[Supplied records Boundary: Start]

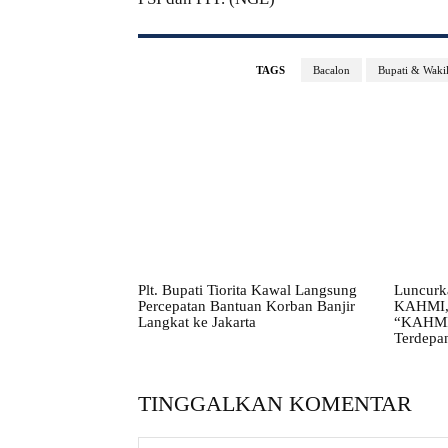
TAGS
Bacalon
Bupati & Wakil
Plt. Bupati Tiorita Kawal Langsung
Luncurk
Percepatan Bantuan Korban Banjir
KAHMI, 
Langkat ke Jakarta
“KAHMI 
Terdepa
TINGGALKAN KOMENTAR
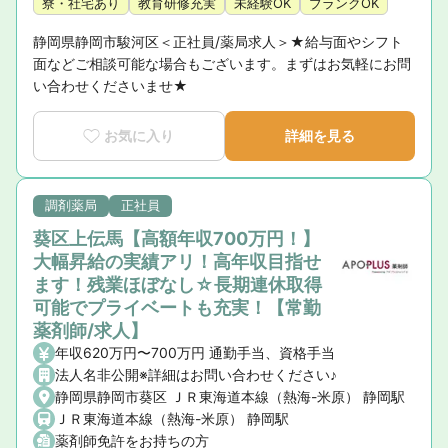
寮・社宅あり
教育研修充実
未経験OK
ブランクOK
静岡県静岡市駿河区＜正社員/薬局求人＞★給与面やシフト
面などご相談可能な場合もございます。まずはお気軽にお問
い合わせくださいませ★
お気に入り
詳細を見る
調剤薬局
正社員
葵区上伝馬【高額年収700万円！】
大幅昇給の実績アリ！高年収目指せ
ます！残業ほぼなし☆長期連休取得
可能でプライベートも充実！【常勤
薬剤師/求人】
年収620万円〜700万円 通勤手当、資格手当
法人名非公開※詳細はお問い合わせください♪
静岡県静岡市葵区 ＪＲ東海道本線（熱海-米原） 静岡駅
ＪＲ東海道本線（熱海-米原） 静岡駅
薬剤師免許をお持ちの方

[Supplied records Boundary: End]

*What needs to be done*.
Render the text read from every row above as a numbered list, one line per item, skipping blank lines. Leave the pictures out of the answer.

*Result of this task*.
1. TAGS
2. Bacalon
3. Bupati & Wakil
4. Plt. Bupati Tiorita Kawal Langsung
5. Luncurk
6. Percepatan Bantuan Korban Banjir
7. KAHMI, 
8. Langkat ke Jakarta
9. “KAHMI 
10. Terdepa
11. TINGGALKAN KOMENTAR
12. 寮・社宅あり
13. 教育研修充実
14. 未経験OK
15. ブランクOK
16. 静岡県静岡市駿河区＜正社員/薬局求人＞★給与面やシフト
17. 面などご相談可能な場合もございます。まずはお気軽にお問
18. い合わせくださいませ★
19. お気に入り
20. 詳細を見る
21. 調剤薬局
22. 正社員
23. 葵区上伝馬【高額年収700万円！】
24. 大幅昇給の実績アリ！高年収目指せ
25. ます！残業ほぼなし☆長期連休取得
26. 可能でプライベートも充実！【常勤
27. 薬剤師/求人】
28. 年収620万円〜700万円 通勤手当、資格手当
29. 法人名非公開※詳細はお問い合わせください♪
30. 静岡県静岡市葵区 ＪＲ東海道本線（熱海-米原） 静岡駅
31. ＪＲ東海道本線（熱海-米原） 静岡駅
32. 薬剤師免許をお持ちの方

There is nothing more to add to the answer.